Monitoring parameters:

• After the last dose, monitor all patients closely for any adverse effects in a healthcare setting for at most 2 hours.
• Blood pressure (prior and after dose); repeat for at most 40 minutes, then for as long as is clinically necessary for at least two hours.
• Suicidal ideation, especially at the beginning of therapy and when dosages are increased or reduced
• Before administering medication, evaluate patient risk for misuse or abuse, psychosis, cardiovascular and cerebrovascular problems, and psychosis.
• Monitor all patients closely for signs of depression or suicidal thoughts or behaviors. This is especially important during the first few months of therapy.
• To determine if continued treatment is necessary, you should assess the evidence for therapeutic benefit at the conclusion of the induction phase.
• During therapy, closely monitor patients for any signs or symptoms of abuse or misuse;
• Monitor for Sedation when using concomitant CNS Depressants.
• During treatment, monitor your bladder for any symptoms.

How to administer Esketamine (Spravato) Intranasal?

Intranasal:

• Avoid eating for at least two hours prior to administering medication and drink liquids no more than 30 minutes before administering. This will reduce the chance of nausea and vomiting.
• Dosing day: If the patient needs a nasal corticosteroid, or nasal decongestant, it should be administered at least one hour before esketamine is given.
• To avoid medication loss, do not prime the device before you use it. Each nasal spray device has 2 sprays (one for each nostril), and delivers 28 mg. Only one spray per nostril.
• To ensure absorption, you should use 2 or 3 devices to administer 56 mg of the dose.
• Gently blow your nose to clear the nostrils. Use only the schedule III drug procedure and comply with all federal, state and local regulations to dispose of any used devices.
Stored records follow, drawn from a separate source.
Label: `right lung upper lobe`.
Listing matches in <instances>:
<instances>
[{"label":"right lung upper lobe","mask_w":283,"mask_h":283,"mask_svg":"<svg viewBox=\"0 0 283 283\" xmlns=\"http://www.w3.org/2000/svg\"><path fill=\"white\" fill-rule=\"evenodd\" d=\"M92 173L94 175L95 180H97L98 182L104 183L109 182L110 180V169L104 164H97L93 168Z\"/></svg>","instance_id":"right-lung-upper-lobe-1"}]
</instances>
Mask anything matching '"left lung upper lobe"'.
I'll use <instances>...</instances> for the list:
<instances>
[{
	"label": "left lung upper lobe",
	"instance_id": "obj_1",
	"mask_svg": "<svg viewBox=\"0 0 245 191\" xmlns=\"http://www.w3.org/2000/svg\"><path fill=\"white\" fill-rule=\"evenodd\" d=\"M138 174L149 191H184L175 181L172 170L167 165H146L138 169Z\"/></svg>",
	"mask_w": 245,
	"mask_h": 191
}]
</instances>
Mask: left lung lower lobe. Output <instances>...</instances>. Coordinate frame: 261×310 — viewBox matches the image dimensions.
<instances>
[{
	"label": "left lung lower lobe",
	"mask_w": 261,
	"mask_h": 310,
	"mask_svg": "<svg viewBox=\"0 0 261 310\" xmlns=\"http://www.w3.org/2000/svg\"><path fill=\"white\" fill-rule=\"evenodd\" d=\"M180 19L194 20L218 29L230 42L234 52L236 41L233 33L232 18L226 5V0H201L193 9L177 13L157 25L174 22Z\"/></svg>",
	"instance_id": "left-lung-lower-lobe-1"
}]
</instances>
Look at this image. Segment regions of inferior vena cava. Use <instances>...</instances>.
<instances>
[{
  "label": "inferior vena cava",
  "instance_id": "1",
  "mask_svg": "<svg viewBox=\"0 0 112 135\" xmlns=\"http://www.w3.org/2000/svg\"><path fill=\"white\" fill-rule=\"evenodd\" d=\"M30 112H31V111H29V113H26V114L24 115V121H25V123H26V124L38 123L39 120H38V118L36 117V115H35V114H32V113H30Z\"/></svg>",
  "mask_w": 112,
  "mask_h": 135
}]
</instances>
Mechanism of action of Esketamine (Spravato):

• Esketamine (Selective, Noncompetitive Nmethyl-D-aspartate) receptor antagonist is known as Esketamine.
• It is not known how it works. Noresketamine, the major circulating metabolite, demonstrated similar activity but with less affinity.

Protein binding:

• ~43 percent  to 45 percent

Metabolism:

• Primarily metabolized to the active metabolite noresketamine via cytochrome P450 (CYP) enzymes CYP2B6 and CYP3A4 and to a lesser extent CYP2C9 and CYP2C19.
• Noresketamine is metabolized via CYP-dependent pathways and certain subsequent metabolites undergo glucuronidation.

Bioavailability:

• ~48 percent

Half-life elimination:

• Esketamine: 7 to 12 hours;
• Noresketamine (active metabolite): ~8 hours

Time to peak, plasma:

• 20 to 40 minutes

Excretion:

• Urine (less than 1 percent  as unchanged drug)

International Brand Names of Esketamine Intranasal:

• Spravato (56 MG Dose)
• Esketiv
• Ketanest
• Ketanest S
• Ketanest-S
• Spravato (84 MG Dose)
• Vesierra

Intranasal Esketamine Brand Names in Pakistan:

There is no brand available in Pakistan.